(Potongan Dokumen):
Peranan fungsi ekologis kawasan mangrove yang merupakan tempat pemijahan, asuhan dan mencari makan bagi kehidupan berbagai jenis biota perairan laut, di sisi lain kawasan mangrove juga merupakan wahana sangtuari berbagai jenis satwa liar, seperti unggas (burung), reptil dan mamalia terbang, serta merupakan sumber pelestarian plasma nutfah.
Manfaat ekonomis mangrove, juga cukup memegang peranan penting bagi masyarakat, karena merupakan wahana dan sumber penghasilan seperti ikan, ketam, kerang dan udang, serta buah beberapa jenis mangrove dapat dimanfaatkan  sebagai bahan makanan. Manfaat lainnya merupakan sumber pendapatan masyarakat melalui budidaya tambak, kulit mangrove bermanfaat dalam industri penyamak kulit, industri batik, patal dan pewarna jaring, serta sebagai wahana wisata alam, penelitian dan laboratorium pendidikan.

(Data yang Disediakan):
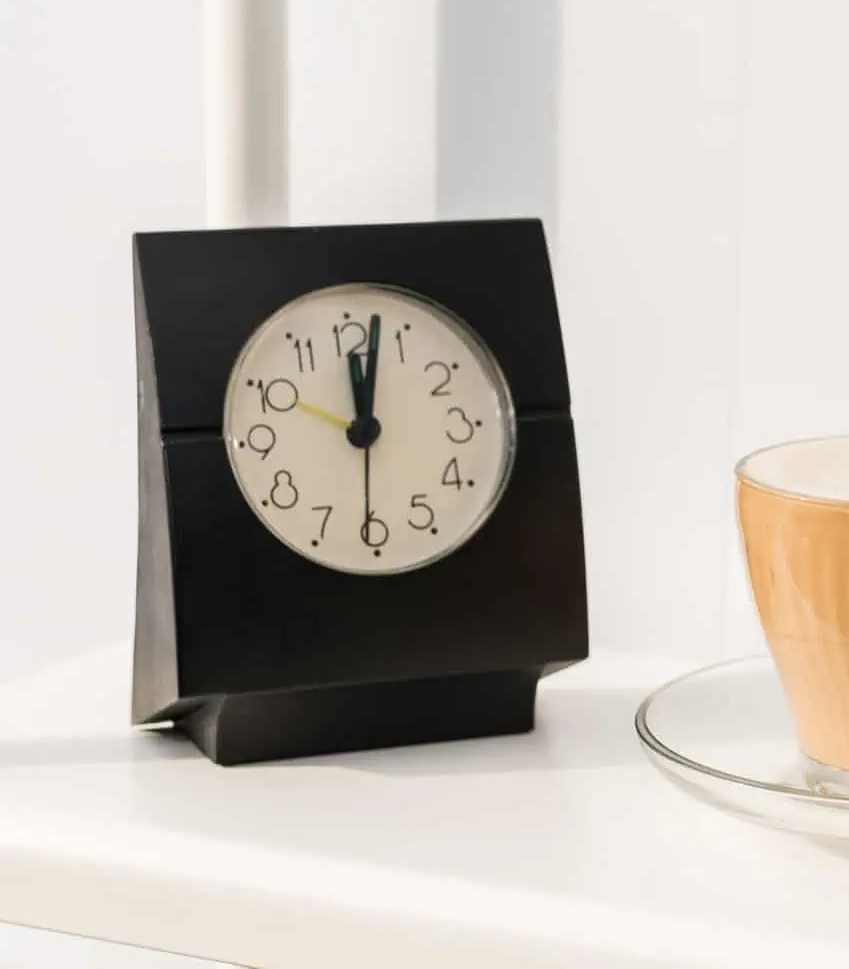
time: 12:02
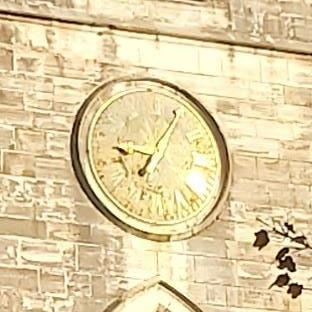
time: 9:05
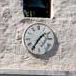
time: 1:35
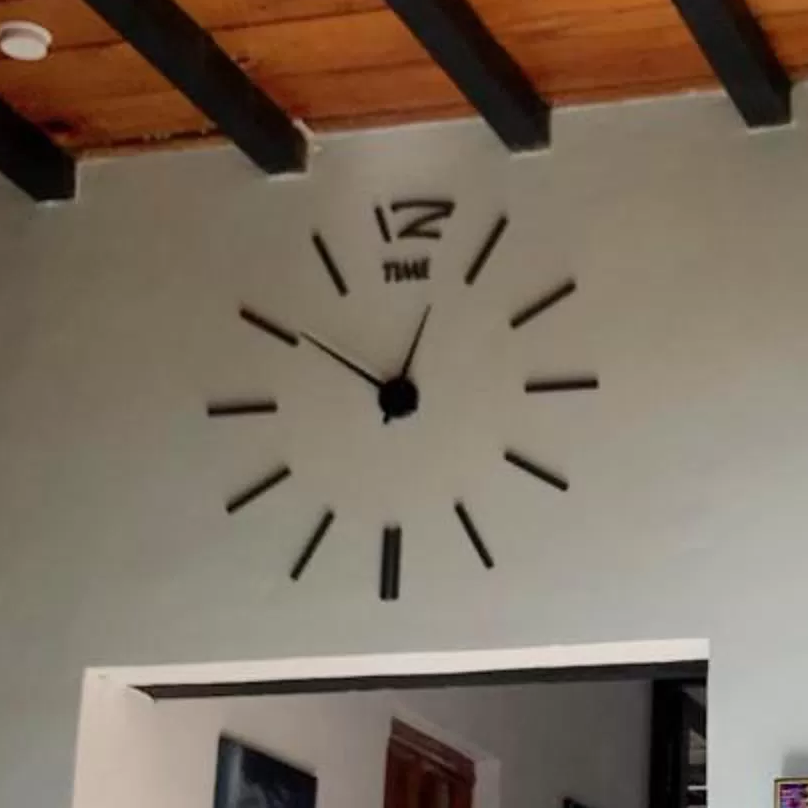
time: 12:50
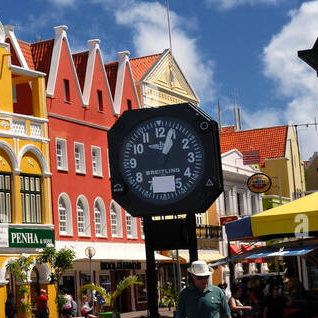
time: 1:03
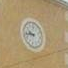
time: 9:43
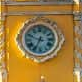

(Yang Diharapkan):
Jawab pertanyaan berikut berdasarkan teks tentang mangrove:
(a) Satwa liar apa saja yang disebut menjadikan kawasan mangrove sebagai wahana sangtuari?
(b) Hasil apa saja yang disebut sebagai sumber penghasilan masyarakat selain buah mangrove?
(c) Bagian mangrove apa yang dapat dimanfaatkan sebagai bahan makanan?

(Soal Terjawab):
(a) Unggas (burung), reptil, dan mamalia terbang.
(b) Ikan, ketam, kerang, dan udang.
(c) Buah beberapa jenis mangrove.